There is a risk that a competitor comes up with a superior technology that supplants the current advantages enjoyed by Align Technology. This is always a threat, and given the estimates for high CAGR in this market in the next 5-8 years, the incentive to establish a foothold in it is considerable. We do think the company has done quite a lot to insulate itself from such an outcome. Given the considerable role of intellectual property in the competitive moat, there is an outside risk that efforts in APAC markets, specifically China, may not yield the expected result. However, the ITERO acquisition helps mitigate this as well.

However, the direct-to-consumer business model that has been adopted by several competitors could eventually be a threat if quality becomes competitive with the Invisalign. This, so far, does not appear to be the case, but trying after repeated failure sometimes yields miraculous results. 
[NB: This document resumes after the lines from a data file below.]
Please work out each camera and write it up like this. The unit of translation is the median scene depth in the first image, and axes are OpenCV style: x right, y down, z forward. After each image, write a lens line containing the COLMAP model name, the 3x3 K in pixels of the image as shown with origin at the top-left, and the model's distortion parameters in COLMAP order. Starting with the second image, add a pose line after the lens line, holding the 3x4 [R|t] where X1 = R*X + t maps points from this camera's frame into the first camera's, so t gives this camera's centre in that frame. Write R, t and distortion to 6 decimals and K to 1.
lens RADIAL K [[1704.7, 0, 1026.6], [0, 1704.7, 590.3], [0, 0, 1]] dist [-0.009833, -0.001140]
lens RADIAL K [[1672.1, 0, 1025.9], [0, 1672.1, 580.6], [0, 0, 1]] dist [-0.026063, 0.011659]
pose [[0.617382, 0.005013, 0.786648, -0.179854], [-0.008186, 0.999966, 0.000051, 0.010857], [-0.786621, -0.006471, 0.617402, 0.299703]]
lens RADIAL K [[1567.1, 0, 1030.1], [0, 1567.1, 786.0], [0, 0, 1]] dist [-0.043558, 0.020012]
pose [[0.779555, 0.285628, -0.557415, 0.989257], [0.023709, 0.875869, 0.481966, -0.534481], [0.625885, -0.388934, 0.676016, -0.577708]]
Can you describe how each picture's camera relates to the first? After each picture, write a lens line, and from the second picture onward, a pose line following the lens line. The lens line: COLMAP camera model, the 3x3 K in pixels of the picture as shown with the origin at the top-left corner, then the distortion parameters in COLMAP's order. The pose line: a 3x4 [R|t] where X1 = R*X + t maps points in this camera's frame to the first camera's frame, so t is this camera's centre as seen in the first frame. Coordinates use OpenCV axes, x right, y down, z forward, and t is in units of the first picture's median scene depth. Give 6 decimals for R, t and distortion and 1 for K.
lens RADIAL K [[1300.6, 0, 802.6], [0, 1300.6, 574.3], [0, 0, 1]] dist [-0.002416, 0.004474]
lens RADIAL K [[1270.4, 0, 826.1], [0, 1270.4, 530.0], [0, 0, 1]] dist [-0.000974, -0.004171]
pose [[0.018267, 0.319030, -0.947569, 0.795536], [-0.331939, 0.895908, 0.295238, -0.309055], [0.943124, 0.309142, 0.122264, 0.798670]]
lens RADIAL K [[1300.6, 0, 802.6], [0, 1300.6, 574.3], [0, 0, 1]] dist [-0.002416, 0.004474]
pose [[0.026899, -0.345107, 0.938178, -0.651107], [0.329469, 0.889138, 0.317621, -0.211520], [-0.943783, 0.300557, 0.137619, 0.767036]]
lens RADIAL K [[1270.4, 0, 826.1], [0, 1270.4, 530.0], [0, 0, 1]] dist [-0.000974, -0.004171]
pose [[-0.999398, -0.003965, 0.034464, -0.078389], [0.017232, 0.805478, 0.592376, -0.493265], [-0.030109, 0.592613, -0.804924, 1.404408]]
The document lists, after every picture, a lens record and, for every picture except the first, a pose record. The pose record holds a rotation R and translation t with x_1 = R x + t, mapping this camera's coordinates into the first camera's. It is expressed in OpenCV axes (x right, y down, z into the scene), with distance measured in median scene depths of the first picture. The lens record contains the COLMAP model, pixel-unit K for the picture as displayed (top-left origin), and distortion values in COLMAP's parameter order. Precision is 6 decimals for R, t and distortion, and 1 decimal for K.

There are certain elements of this market that are counter-cyclical, particularly in the American market where wealth is greater and spending on appearance a well-established cultural rite. There is also a somewhat cyclical element to the international growth. As emerging markets adopt more and more technologies that connect them with the world, and as their wealth grows, they tend to demand products like clear aligners that provide clear consumer benefits from multiple vantage points. 

So, in the event of a global economic downturn, it is possible that emerging market adoption and demand for this product will have been overestimated. There is even this possibility in the event that economic progress continues at a high rate in the developed world, relative to the emerging markets where vaccination campaigns are still far behind levels in Western economies. The continued divergence could result in slower rising awareness of malocclusion an treatment solutions than company management estimates.